Des ouvriers en action sur le site du futur stade al-Wakrah qui est construit au Qatar dans le cadre de la Coupe du monde 2022, le 20 mai 2014.  (QATAR COMMITTEE DELIVRY & LEGACY / AFP)

Ce n'est qu'une partie des infrastructures prévues pour l'événement. Au total, le Qatar est prêt à investir 146 millions d'euros en dix ans, selon une étude du cabinet Deloitte (PDF, en anglais), publiée en juillet 2013. A l'époque, seuls 13% des marchés avaient été passés. On imagine les conséquences financières d'une annulation, alors que l'émirat attend son pic de visiteurs lors de l'épreuve. "S’il y a bien des erreurs commises, ce ne sont pas des contrats signés par avance qui doivent empêcher la justice de fonctionner", estime pourtant Jérôme Champagne.

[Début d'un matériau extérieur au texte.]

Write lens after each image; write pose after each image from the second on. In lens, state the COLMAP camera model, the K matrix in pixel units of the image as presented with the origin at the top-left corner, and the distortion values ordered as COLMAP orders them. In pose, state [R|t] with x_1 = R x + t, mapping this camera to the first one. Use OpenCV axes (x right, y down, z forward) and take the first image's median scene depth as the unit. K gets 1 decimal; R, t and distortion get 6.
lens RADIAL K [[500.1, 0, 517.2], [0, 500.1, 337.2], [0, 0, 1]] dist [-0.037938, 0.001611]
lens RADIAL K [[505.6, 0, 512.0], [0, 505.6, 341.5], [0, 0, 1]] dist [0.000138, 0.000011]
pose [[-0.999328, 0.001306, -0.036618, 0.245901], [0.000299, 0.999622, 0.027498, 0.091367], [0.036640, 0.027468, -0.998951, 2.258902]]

Oui, cela éviterait de jouer en hiver

Un autre argument pourrait convaincre la Fifa d'annuler la Coupe du monde au Qatar. En 2022, la compétition a de grandes chances de se dérouler en hiver, afin d'éviter les températures caniculaires qui règnent dans l'émirat en été. Un report sans précédent, qui bouleverserait totalement le calendrier traditionnel. Et qui pourrait coûter cher à la Fifa. L'Australie, candidate malheureuse pour accueillir le Mondial en 2022, a déjà fait savoir qu'elle demanderait réparation si la compétition avait lieu à cette période, estimant qu'elle avait constitué son dossier avec comme impératif de jouer durant la période estivale.

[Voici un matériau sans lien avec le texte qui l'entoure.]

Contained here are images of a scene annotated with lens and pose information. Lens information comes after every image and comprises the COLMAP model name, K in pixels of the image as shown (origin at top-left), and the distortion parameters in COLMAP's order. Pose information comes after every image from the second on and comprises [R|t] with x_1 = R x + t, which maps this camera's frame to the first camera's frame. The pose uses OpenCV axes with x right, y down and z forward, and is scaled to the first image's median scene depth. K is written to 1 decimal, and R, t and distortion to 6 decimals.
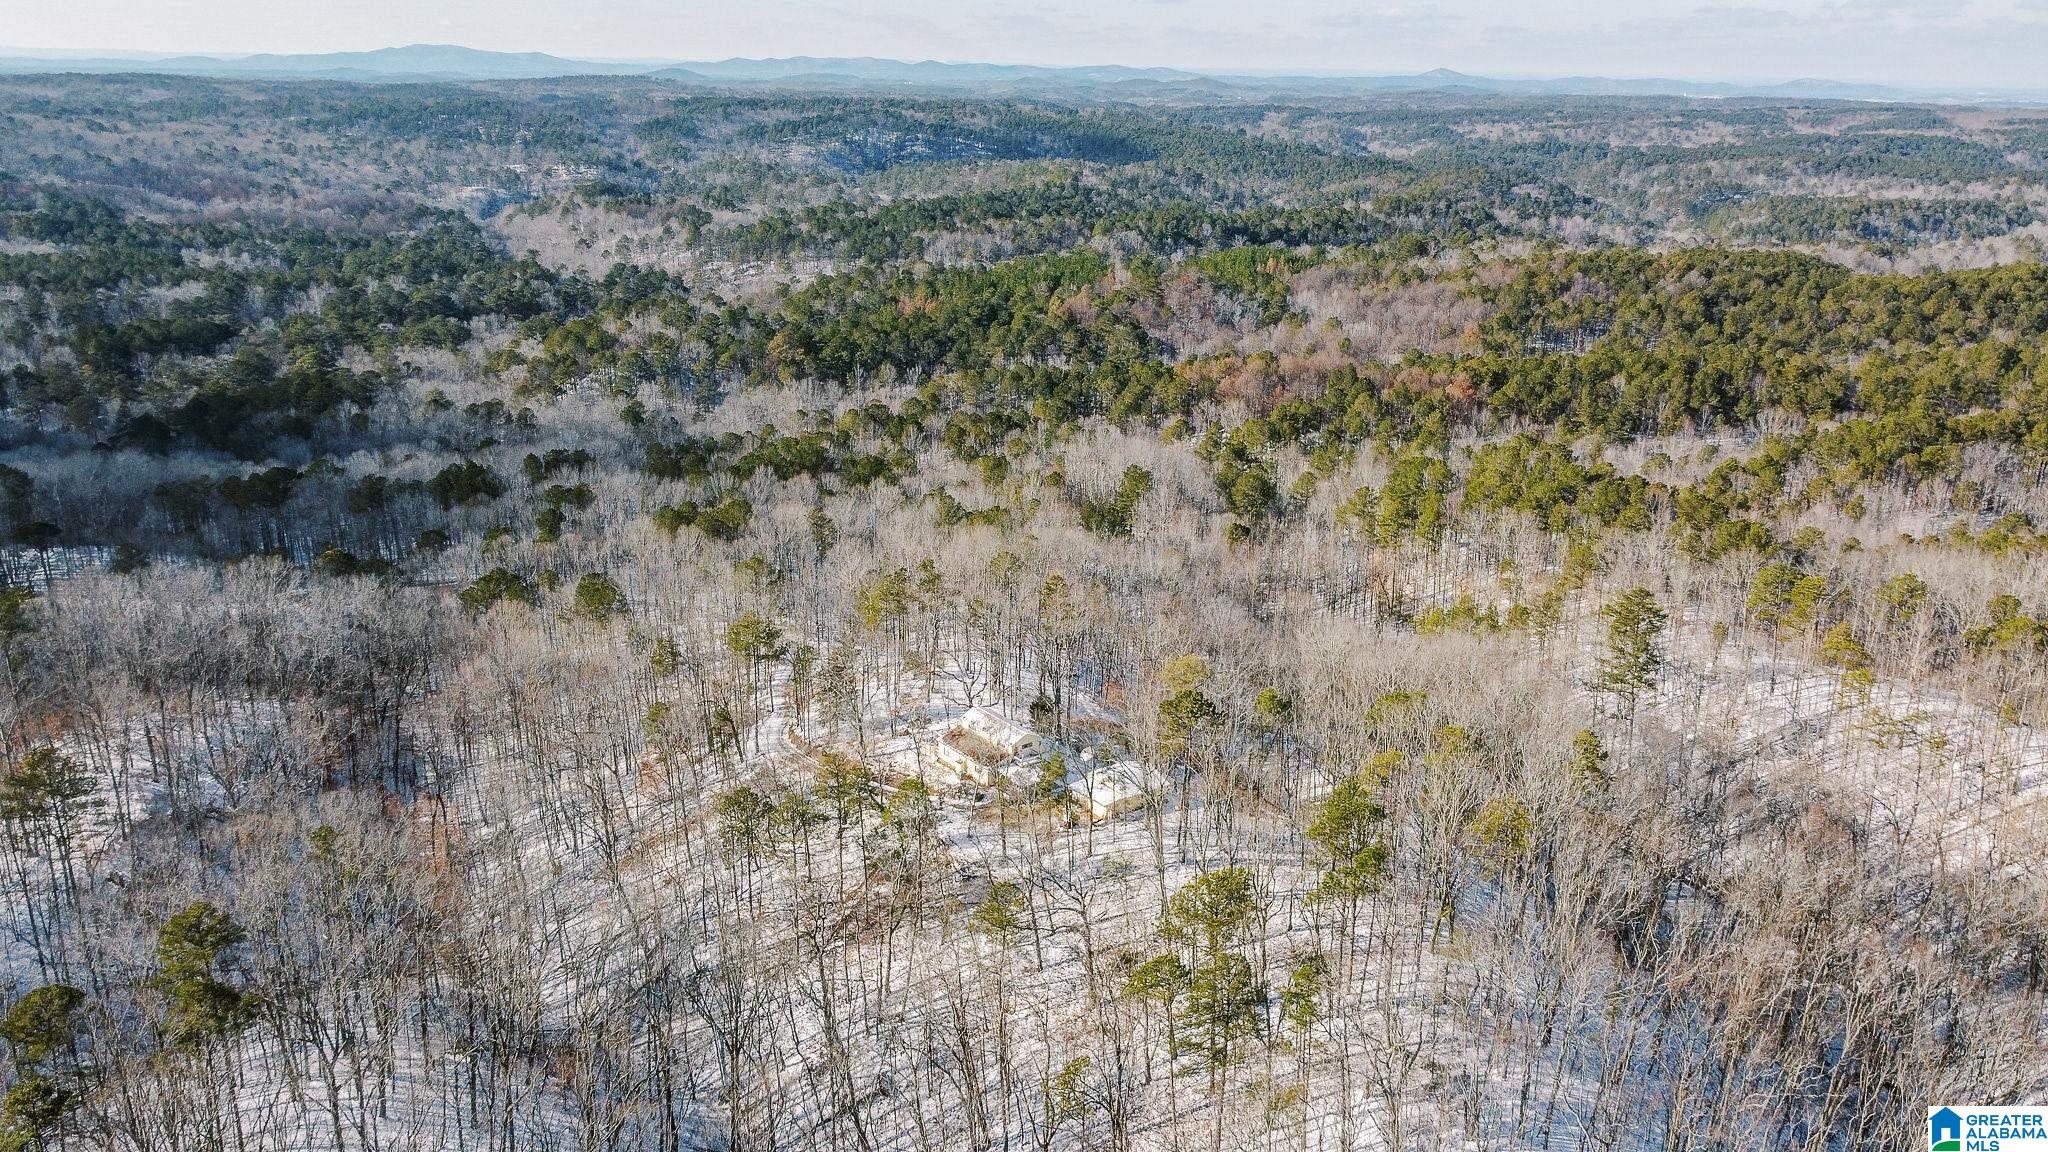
lens RADIAL K [[1531.9, 0, 1024.0], [0, 1531.9, 576.0], [0, 0, 1]] dist [-0.002510, -0.000883]
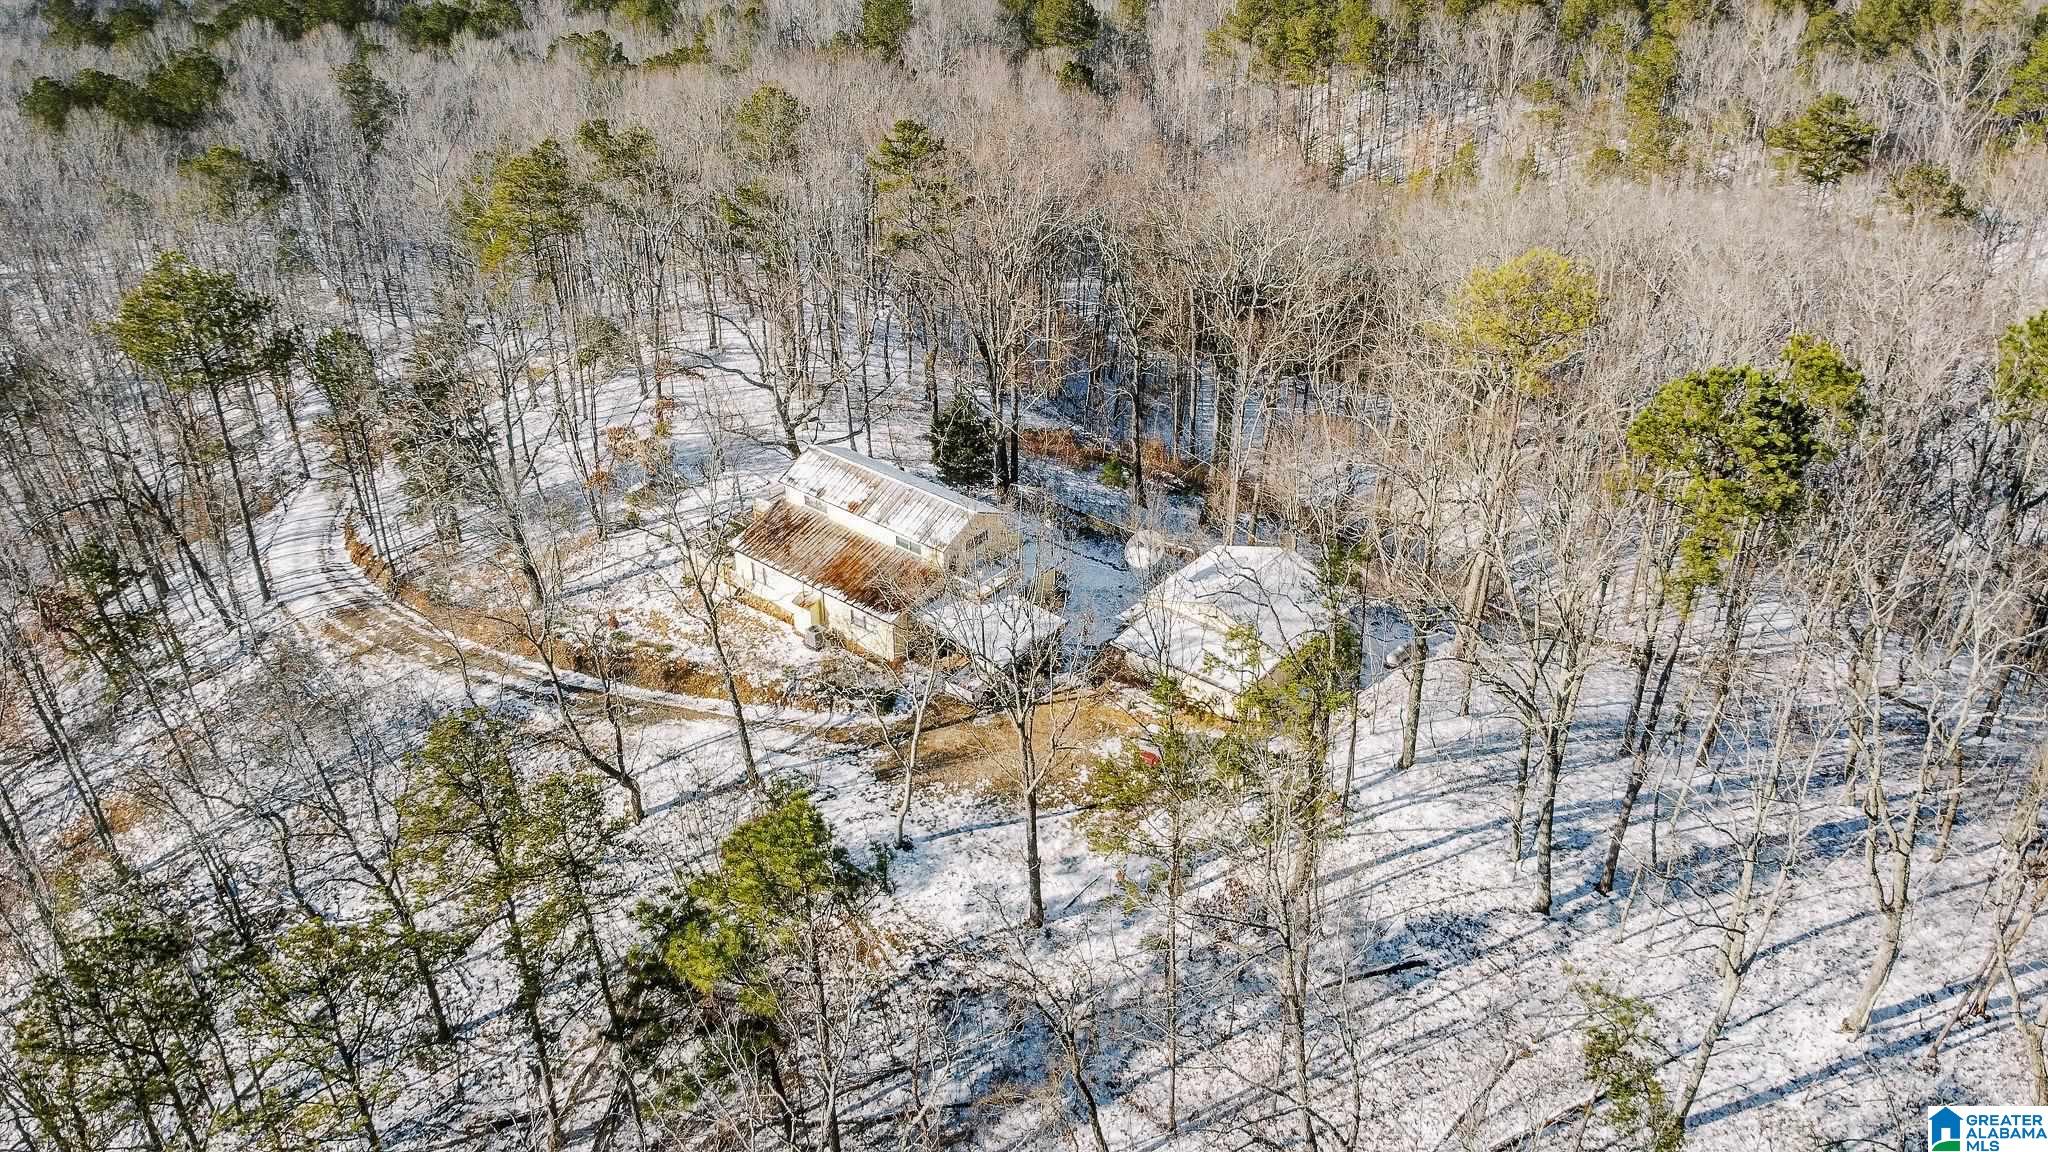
lens RADIAL K [[1531.9, 0, 1024.0], [0, 1531.9, 576.0], [0, 0, 1]] dist [-0.002510, -0.000883]
pose [[0.968884, -0.131391, 0.209760, -0.059874], [0.078034, 0.966403, 0.244901, 0.022487], [-0.234891, -0.220913, 0.946585, 0.549291]]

Quant aux sponsors et diffuseurs, ils sont furieux, notamment les groupes américains Fox et NBC. A elles deux, ces chaînes de télé ont déboursé un milliard d'euros pour les épreuves 2018 et 2022, selon Bloomberg Businessweek(en anglais). Et elles n'ont aucune intention de diffuser du "soccer" l'hiver, saison déjà occupée par la lucrative ligue de football américain. Ainsi, plutôt que de signer de gros chèques de compensation, la Fifa pourrait être tentée de troquer le Qatar contre l'été.

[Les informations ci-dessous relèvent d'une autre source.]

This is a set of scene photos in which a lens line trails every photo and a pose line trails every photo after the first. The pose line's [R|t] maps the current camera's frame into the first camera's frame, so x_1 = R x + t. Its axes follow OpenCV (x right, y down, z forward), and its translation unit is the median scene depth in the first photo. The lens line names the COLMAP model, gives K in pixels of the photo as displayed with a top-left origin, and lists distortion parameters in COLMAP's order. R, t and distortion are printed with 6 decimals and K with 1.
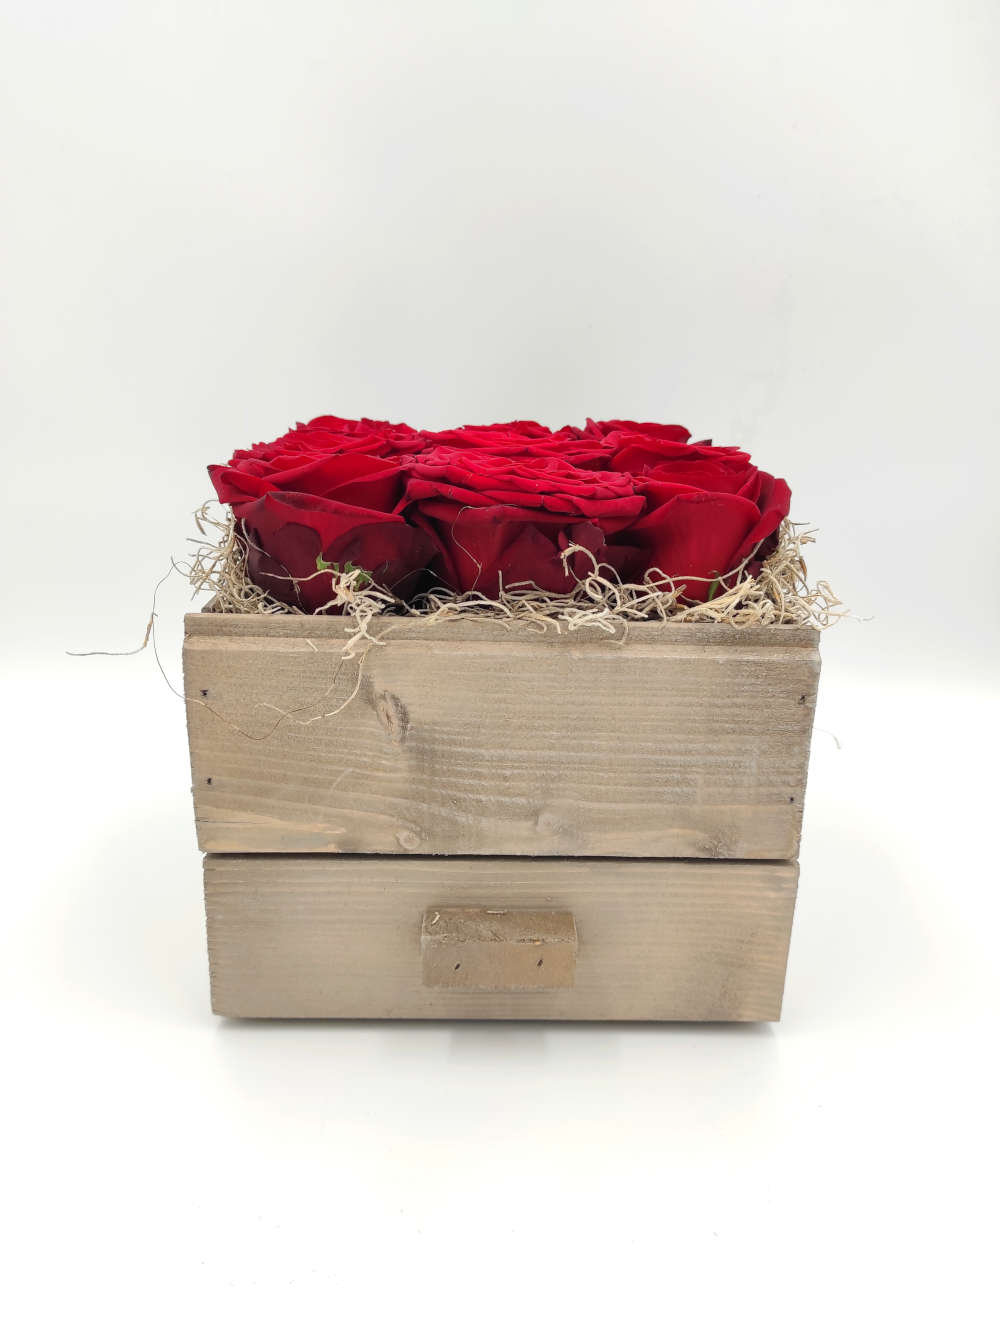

Oui, d'autres pays sont déjà prêts à prendre la relève

Une éventuelle annulation a été vivement condamnée par Sheikh Salman, président de la fédération asiatique, qui a rappelé que la Coupe du monde "représentait beaucoup pour le continent". Mais quelques pays prennent la chose très au sérieux. Candidate malheureuse face au Qatar, l'Australie a déjà annoncé son intérêt pour un éventuel nouveau vote. "A ce stade, nous observons avec intérêt comment les choses évoluent", a ainsi déclaré David Gallop, directeur exécutif de la fédération locale. Il semble avoir oublié les soupçons de la presse locale à l'époque, qui dénonçaient, entre autres, la gracieuse invitation en Australie envoyée à des électeurs ou la remise de colliers à leurs épouses. Autre adversaire acharné du Qatar, le Royaume-Uni, qui semble unanime pour condamner l'émirat dans cette affaire. 

Du côté russe, on raille le manque de fair-play supposé des Britanniques, à commencer par Vyacheslav Koloskov, ancien président de la Fédération russe. "Ce sont les Britanniques qui ont lancé cette nouvelle chasse aux sorcières. Avant, ils avaient déjà tenté d'accuser la Russie et d'autres pays. Ils ne peuvent tout simplement pas accepter leur défaite dans la course pour organiser la Coupe du monde." Il faut dire qu'avec deux petits votes, le Royaume-Uni avait été humilié face à la Russie et au tandem Belgique-Pays-Bas lors de l'attribution du Mondial 2018. Visiblement, l'ancien ministre des Sports et du Tourisme britannique, Gerry Sutcliffe, n'a toujours pas digéré cette défaite, puisqu'il réclame aussi un nouveau vote pour la Coupe du monde en Russie, lundi dans le Guardian (en anglais) : "Avec les graves zones d'ombre sur la candidature du Qatar, il est difficile de croire que la décision de 2018 était propre." A sa décharge la Russie semble avoir été au courant de sa victoire une semaine avant le résultat, comme l'affirme Luke Harding, dans Mafia State (en anglais)

Sans doute échaudée par ces deux dossiers, la Fifa a annoncé un nouveau système d'attribution pour les prochaines Coupes du monde. Alors que seul le comité exécutif avait jusque-là son mot à dire, c'est désormais le Congrès – composé des 209 fédérations – qui aura son mot à dire.